According to credit rating firm Moody’s, households with two income earners needed an average of 27 per cent of their wages to make home loan repayments as of 31 March 2015 – unchanged from the previous year.
However, the situation deteriorated in both Sydney and Melbourne.
Sydney households needed 35.1 per cent of their wages to pay their mortgages, compared to 32.8 per cent the year before.

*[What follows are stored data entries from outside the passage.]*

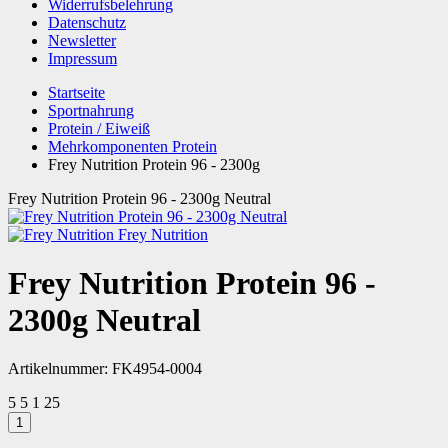
Widerrufsbelehrung
Datenschutz
Newsletter
Impressum
Startseite
Sportnahrung
Protein / Eiweiß
Mehrkomponenten Protein
Frey Nutrition Protein 96 - 2300g
Frey Nutrition Protein 96 - 2300g Neutral
Frey Nutrition
Frey Nutrition Protein 96 -
2300g Neutral
Artikelnummer:
FK4954-0004
5
5
1
25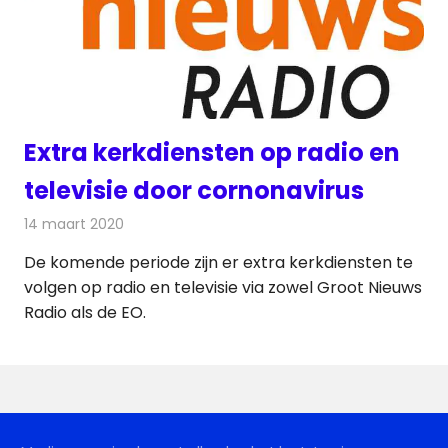
Extra kerkdiensten op radio en
televisie door cornonavirus
14 maart 2020
Redactie
Radionieuws
De komende periode zijn er extra kerkdiensten te
volgen op radio en televisie via zowel Groot Nieuws
Radio als de EO.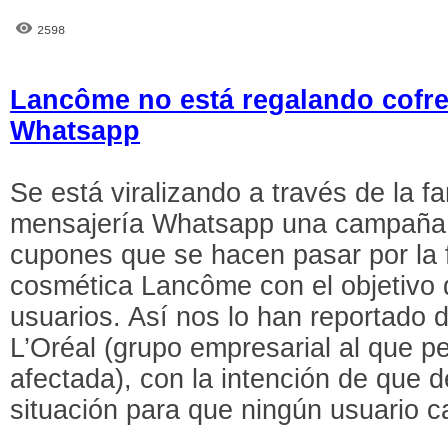
2598
Lancôme no está regalando cofre
Whatsapp
Se está viralizando a través de la f
mensajería Whatsapp una campaña f
cupones que se hacen pasar por la
cosmética Lancôme con el objetivo d
usuarios. Así nos lo han reportado 
L’Oréal (grupo empresarial al que p
afectada), con la intención de que 
situación para que ningún usuario c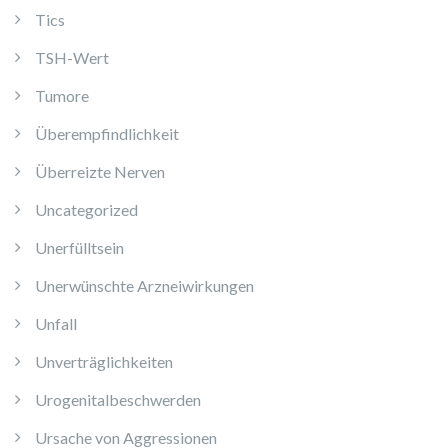
Tics
TSH-Wert
Tumore
Überempfindlichkeit
Überreizte Nerven
Uncategorized
Unerfülltsein
Unerwünschte Arzneiwirkungen
Unfall
Unverträglichkeiten
Urogenitalbeschwerden
Ursache von Aggressionen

Melbourne went from 27.5 per cent to 28.2 per cent.
“Less-affordable mortgages increase the risk of delinquency and default, particularly if interest rates rise from their current low levels,” the report said.
“The larger loan sizes and repayment obligations of new mortgages in Sydney and Melbourne are especially problematic, since these mortgages are being underwritten at historically low interest rates.”
Meanwhile, affordability improved in both Perth and Brisbane, while remaining steady in Adelaide.
Perth’s rating changed from 24.6 per cent to 21.9 per cent and Brisbane’s rating changed from 24.4 per cent to 23.4 per cent, while Adelaide stayed at 22.1 per cent.
Moody’s research also found that while Australia’s national affordability measure of 27 per cent is lower than the 10-year average of 29.6 per cent, Sydney’s current affordability measure is higher than the 10-year average of 33.6 per cent.